26 ‘When the Advocate* comes, whom I will send to you from the Father, the Spirit of truth who comes from the Father, he will testify on my behalf.27You also are to testify because you have been with me from the beginning.
We have allowed Jesus beautiful words about laying down one’s life for a friend to be appropriated by the military. It is not right that the words of the crucified should be automatically used of people who in the first instance are themselves trained killers. We don’t like to think of our armed forces in that way, but anyone who has watched their training knows that it is a patient, disciplined lesson in how to kill others with the least danger to yourself or your comrades. Of course there is courage amongst them, and acts of self-sacrifice, but it’s important not to let the words Jesus used to describe his own self- sacrifice to be used carelessly to dignify death in war or to conceal its horror.
(Jesus would have understood soldiers and certainly would not have stood in judgment upon them.

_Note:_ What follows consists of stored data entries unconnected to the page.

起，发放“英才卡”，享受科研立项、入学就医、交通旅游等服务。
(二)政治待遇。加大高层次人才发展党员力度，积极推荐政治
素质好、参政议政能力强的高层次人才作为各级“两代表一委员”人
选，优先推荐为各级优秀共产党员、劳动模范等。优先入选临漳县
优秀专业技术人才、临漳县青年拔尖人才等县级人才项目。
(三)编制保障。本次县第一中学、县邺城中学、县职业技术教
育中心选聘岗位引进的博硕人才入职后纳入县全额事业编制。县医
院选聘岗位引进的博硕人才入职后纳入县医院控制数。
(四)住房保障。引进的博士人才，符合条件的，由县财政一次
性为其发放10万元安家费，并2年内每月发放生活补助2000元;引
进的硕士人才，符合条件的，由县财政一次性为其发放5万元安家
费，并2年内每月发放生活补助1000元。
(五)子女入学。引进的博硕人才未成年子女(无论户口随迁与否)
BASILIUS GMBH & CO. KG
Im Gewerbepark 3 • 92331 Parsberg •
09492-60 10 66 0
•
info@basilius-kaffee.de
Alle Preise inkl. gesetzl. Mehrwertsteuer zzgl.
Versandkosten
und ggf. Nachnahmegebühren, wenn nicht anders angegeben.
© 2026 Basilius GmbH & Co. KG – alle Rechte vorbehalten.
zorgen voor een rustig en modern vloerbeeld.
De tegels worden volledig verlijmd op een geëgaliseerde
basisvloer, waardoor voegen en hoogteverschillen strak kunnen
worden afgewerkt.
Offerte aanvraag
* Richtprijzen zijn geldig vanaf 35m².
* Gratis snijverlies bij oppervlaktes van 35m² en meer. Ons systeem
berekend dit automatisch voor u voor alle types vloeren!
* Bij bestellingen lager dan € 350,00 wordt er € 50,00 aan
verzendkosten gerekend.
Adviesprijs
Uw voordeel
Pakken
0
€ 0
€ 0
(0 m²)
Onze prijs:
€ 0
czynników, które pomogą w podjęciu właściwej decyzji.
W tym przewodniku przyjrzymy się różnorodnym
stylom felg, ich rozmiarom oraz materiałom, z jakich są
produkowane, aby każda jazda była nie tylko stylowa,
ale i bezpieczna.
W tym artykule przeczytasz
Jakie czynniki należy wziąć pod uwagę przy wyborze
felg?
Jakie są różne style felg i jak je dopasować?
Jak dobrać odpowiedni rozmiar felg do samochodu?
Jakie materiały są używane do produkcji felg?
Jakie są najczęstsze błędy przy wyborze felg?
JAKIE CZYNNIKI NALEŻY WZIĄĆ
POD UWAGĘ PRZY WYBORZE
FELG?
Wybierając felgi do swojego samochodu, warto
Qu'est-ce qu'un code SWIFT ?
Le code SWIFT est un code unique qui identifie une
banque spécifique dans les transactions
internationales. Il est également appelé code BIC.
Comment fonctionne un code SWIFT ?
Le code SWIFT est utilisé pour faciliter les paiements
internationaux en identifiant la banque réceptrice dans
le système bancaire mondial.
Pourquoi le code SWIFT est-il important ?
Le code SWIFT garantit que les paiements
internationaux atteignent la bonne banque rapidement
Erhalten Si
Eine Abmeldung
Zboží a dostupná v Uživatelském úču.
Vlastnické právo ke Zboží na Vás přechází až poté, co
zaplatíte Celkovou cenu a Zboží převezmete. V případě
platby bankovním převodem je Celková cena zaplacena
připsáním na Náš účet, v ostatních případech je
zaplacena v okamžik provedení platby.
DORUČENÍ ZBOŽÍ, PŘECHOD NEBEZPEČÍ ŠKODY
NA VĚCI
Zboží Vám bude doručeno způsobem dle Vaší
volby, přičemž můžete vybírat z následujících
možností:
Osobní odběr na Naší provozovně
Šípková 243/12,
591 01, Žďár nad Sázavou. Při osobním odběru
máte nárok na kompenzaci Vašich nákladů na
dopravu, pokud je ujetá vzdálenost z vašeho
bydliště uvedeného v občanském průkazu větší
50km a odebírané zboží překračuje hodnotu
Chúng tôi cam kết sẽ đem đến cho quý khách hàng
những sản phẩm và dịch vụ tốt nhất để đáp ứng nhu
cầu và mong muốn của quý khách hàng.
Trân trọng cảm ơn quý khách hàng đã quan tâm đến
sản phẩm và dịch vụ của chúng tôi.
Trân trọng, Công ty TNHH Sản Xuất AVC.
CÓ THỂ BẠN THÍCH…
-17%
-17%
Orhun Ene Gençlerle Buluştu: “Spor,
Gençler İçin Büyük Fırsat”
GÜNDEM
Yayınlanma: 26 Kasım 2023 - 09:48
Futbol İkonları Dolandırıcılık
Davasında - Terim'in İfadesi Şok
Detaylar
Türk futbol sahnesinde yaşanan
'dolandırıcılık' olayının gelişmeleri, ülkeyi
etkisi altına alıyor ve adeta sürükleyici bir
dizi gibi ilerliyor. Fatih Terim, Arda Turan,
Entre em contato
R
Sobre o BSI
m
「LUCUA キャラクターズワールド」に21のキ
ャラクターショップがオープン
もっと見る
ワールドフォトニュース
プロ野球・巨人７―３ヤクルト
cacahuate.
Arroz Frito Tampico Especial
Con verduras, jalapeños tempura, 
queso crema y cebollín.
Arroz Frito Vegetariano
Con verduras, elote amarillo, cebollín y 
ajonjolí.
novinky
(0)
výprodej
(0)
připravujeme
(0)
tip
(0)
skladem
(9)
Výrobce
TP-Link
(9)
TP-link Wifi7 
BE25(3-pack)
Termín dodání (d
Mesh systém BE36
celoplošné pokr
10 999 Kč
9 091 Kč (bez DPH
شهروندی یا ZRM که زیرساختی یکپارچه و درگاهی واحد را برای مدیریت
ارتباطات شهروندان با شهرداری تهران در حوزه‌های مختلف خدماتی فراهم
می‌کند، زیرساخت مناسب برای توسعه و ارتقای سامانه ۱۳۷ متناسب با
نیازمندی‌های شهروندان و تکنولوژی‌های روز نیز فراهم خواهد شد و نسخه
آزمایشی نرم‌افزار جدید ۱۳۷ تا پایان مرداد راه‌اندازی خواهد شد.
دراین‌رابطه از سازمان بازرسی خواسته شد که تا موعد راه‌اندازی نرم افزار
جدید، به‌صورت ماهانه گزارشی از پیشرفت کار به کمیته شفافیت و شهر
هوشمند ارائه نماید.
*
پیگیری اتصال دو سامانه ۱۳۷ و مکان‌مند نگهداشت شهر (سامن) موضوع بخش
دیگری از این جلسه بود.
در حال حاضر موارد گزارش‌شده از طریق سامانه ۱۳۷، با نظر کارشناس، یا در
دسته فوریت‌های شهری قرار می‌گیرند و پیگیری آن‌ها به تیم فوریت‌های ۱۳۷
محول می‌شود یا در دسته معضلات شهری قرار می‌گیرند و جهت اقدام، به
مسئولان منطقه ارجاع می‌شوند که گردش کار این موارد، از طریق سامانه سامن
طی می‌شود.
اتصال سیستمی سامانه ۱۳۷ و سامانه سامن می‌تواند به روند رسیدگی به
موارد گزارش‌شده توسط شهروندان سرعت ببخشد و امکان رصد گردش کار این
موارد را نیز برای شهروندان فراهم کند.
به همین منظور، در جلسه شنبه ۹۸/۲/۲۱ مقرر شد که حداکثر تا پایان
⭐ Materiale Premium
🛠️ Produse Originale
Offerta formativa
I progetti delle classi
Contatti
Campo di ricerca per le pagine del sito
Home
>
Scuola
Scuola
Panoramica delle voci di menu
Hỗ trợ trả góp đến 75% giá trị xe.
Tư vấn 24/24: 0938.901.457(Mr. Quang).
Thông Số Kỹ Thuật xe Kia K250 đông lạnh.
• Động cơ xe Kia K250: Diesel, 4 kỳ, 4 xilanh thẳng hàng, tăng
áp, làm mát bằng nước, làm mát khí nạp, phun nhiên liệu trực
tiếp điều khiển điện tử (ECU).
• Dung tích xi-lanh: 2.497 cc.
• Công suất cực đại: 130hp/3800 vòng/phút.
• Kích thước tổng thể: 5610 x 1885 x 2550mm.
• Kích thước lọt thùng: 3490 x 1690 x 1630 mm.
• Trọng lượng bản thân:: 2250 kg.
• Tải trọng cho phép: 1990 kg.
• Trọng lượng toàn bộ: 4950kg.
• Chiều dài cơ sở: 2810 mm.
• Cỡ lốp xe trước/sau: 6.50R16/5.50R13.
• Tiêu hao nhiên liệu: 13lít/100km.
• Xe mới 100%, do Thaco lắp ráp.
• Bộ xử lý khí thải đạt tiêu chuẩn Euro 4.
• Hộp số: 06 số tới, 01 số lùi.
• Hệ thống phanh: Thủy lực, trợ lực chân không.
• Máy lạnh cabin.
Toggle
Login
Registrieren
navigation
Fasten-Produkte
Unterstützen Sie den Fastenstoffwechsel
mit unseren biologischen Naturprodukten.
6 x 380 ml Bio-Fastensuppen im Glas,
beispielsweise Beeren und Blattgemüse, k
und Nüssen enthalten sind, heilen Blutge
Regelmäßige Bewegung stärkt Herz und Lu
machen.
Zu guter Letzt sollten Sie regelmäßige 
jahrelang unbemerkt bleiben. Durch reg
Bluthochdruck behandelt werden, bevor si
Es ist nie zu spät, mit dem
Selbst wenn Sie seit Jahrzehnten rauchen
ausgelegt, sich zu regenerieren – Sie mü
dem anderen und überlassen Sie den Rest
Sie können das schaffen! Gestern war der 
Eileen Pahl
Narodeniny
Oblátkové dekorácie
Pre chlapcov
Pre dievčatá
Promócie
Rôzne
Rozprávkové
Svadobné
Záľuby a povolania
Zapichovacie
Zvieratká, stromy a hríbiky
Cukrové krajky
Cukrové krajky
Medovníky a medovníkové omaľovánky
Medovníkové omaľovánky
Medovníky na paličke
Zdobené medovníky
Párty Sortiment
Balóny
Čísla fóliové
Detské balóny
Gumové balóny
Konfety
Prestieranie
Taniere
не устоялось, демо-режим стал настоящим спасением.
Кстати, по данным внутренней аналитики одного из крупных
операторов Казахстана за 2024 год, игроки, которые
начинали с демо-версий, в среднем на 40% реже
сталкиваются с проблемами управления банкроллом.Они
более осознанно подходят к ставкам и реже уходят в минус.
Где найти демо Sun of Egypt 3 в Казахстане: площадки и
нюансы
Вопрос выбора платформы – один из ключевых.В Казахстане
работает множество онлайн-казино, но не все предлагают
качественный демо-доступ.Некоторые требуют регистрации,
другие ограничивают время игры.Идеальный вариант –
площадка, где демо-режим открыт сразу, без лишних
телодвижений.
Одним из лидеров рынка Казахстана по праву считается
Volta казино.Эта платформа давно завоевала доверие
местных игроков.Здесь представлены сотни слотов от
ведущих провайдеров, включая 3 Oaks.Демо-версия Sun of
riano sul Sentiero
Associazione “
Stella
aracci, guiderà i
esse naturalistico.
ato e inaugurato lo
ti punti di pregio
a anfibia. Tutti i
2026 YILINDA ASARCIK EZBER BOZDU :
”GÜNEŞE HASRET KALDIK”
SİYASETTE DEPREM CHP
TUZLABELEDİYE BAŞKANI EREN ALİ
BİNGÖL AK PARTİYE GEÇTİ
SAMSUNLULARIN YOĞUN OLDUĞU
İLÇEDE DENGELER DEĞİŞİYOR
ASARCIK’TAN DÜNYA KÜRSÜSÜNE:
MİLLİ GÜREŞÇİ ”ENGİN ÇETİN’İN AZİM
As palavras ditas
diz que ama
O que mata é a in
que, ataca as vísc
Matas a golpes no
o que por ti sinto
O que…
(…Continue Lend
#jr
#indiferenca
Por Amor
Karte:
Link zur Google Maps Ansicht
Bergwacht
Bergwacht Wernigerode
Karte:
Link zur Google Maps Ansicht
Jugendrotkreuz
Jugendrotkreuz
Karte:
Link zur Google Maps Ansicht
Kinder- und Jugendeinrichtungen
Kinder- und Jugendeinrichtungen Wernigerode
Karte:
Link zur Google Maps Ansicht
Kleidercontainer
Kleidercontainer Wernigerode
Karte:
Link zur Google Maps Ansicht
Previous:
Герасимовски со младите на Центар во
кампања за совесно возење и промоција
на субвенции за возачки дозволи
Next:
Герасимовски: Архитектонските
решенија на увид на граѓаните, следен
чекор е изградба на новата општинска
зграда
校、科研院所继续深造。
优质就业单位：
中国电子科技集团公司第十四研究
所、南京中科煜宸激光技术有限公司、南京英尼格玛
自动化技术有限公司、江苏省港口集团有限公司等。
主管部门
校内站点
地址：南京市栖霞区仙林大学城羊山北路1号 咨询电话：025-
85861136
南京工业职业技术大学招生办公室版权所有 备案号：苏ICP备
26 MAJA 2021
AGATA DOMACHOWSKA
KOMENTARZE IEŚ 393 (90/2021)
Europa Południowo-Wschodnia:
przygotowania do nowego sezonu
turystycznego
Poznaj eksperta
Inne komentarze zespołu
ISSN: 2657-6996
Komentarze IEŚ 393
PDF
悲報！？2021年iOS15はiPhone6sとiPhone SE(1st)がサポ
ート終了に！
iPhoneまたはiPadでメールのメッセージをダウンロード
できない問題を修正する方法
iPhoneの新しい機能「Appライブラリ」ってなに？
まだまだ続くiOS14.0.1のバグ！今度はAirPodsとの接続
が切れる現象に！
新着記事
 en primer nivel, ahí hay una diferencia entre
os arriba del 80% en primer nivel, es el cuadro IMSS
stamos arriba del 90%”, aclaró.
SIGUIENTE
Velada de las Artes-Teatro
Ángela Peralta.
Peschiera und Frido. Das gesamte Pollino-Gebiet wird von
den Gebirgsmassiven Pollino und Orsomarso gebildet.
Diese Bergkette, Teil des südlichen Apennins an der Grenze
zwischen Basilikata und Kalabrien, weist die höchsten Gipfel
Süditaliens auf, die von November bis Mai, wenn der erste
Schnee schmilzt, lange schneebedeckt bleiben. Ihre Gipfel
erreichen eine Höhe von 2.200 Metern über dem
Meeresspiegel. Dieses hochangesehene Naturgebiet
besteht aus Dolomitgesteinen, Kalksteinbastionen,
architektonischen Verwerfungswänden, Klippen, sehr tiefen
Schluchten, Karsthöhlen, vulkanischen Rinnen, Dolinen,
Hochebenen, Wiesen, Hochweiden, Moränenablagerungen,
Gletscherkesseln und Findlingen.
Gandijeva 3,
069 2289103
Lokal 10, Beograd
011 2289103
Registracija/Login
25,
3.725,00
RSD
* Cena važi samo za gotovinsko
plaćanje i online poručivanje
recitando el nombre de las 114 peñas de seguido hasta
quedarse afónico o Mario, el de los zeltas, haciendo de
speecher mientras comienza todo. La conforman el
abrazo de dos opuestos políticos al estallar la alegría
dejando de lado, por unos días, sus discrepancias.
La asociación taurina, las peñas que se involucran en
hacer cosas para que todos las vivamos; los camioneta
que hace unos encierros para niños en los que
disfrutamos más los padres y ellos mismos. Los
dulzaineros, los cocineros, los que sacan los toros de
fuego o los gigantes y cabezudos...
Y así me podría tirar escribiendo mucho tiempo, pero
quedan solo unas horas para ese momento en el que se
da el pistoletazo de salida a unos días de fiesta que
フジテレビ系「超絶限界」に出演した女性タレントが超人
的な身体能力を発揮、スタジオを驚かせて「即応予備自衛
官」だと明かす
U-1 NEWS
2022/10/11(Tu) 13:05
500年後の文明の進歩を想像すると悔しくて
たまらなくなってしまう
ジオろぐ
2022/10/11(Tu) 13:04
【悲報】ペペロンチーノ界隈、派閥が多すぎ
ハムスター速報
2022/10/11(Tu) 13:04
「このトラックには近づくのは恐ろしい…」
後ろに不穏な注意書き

He would have clearly seen that the automatic use of the langauge of sacrifice for those who are killed in war is a device of the politicans who cause wars and never have to fight in them)
Daily in our world there are people who pour out their lives for others: women who risk their lives giving birth; mothers living amidst famine and drought who give all the available nourishment to their children; men who work in filthy and dangerous conditions to support their families; children who scavenge huge and poisonous rubbish tips to take back a saleable treasure to their families; peaceful protesters in dictatorships who risk their lives for democratic rights; live organ -donors who give part of their own bodies to a dear one or maybe even a stranger; forest peoples who face armed thugs paid by those who want to destroy the forest and those who live in it. All these and many others are worthy of Jesus’ words.
If this sounds harsh to some Christian people, they should remember that their first allegiance is not to their nations but to their Lord. All worldly people will applaud patriotism and the cult of war. But those who belong to Jesus do not belong to the world. Worldly people who hate him, will hate them. Everyone should take Jesus’ warning seriously: those who hate him, hate God. There are worldly people, violent in their words and deeds towards those they despise, who should acknowledge openly that they hate Jesus. That would be more honest than presenting their prejudices as a form of Christianity.
Wilfrid Owen the poet-soldier of the First world War saw the issue of sacrifice clearly. His poor conscript soldiers fighting the deadliest of wars, had no hate for the enemy and laid down their lives while politicians and patiotic clergymen safe at home espoused a vicious patriotism.
He came across stone crucifix from Jesus’ arm had been blown off.
On a Calvary near the Ancre
One ever hangs where shelled roads part;
In this war he too lost a limb;
But his disciples hide apart,
And now the soldiers bear with him.
The Scribes on all the people shove
and bawl allegiance to the state;
But they who love the greater love
lay down their lives; they do not hate.